@The Pentacle Queen,
I'll add one more work to the list of quintessentially postmodern music: Terry Riley's
In C. Though it is sometimes described as a conservative retreat from the progressive "avant-garde" works coming out of Darmstadt and Princeton,
In C (along with the style it helped to create, minimalism) actually represents the first genuine avant-garde in 20th century classical music. Unlike Boulez and Babbitt, the minimalist composers actually came from outside the institution (meaning their musical style was not sanctioned by academia). This is one of most frequently (and, I think, deliberately) overlooked aspects of the Darmstadt and Princeton schools: for all that its composers presented themselves as progressively avant-garde, by the 1960s they represented the dominant paradigm of classical music, which ironically meant they now represented the conservative old-guard. The best illustration of this is in all the whining Boulez and Babbitt did in an effort to make their music seem as confrontational and anti-establishment as possible. The moment they began to care about their status as avant-garde artists, Boulez and Babbitt ceased to be avant-garde.

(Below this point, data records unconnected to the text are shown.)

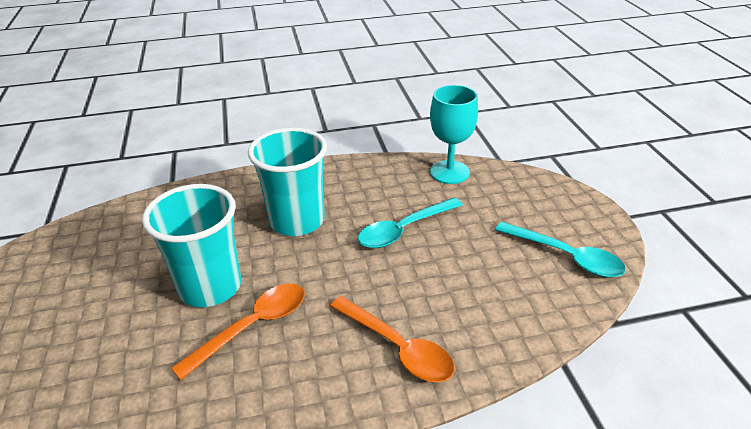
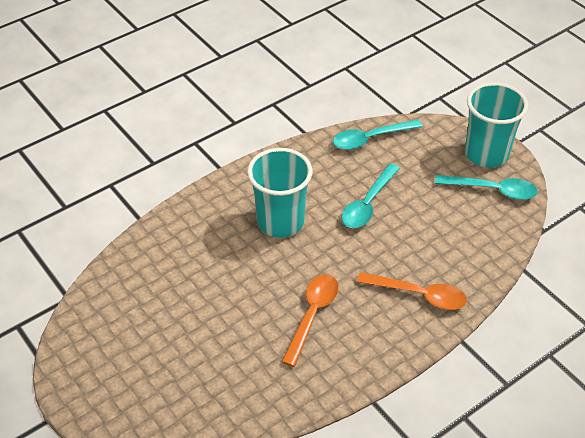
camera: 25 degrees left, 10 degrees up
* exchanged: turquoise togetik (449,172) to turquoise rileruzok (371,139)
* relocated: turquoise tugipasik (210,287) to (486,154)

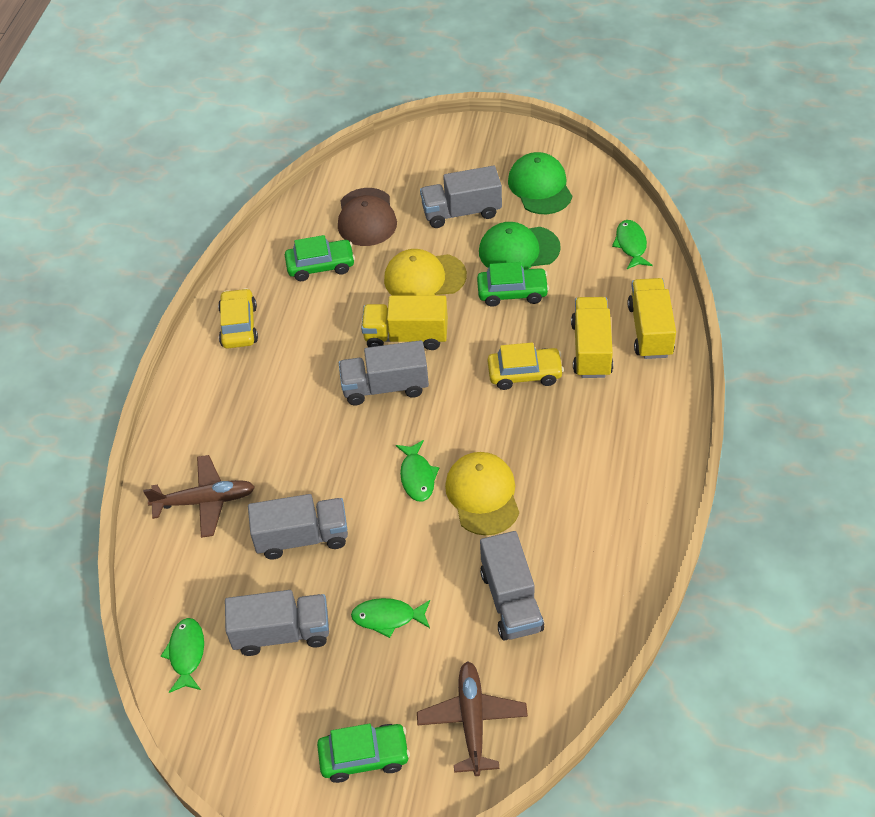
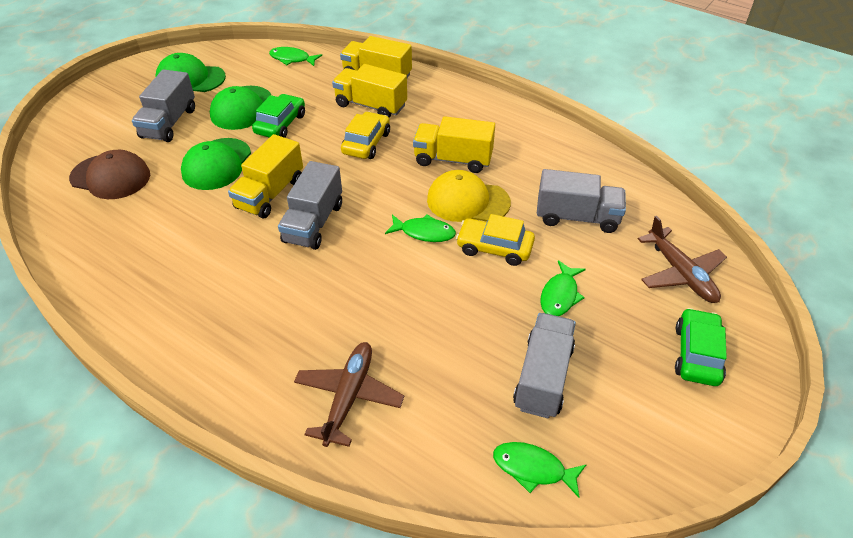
camera: 70 degrees left, 5 degrees down
* colour: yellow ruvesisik (424,277) to green ruvesisik (217,164)
* appeared: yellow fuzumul (453,160)
* relocated: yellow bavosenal (239,326) to (494,248)
* spun: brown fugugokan (472,720) = (680,274) 135 degrees counterclockwise
* missing: grey fuzumul (302,537)
* missing: green bavosenal (320,266)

Similar to Berio, the minimalists are also among the first generation of composers for whom recordings were the primary method of musical dissemination, making them distinctly different from the composers of the past. This shows not only in their heavy use of recording technology in their pieces but in the general eclecticism of their styles: minimalists jump quite comfortably from classical idioms to pop idioms to non-Western idioms and back again. All of these styles were available to them in equal measure through recordings and, as a result, gave them a synchronic view of musical history altogether different from the linear, "evolutionary" model that their predecessors had inherited.
In C violates all sorts of modernist taboos, beginning with the sanctity of the artwork. If you've seen
the score then you know that many basic details are not specified, such as the instrumentation, number of players, dynamics, tempo, or even the duration of the piece. The work can last five minutes or five hours, played by two musicians or an entire symphony orchestra. Every performance of the piece is different owing to the personal decisions that the performers are allowed to make.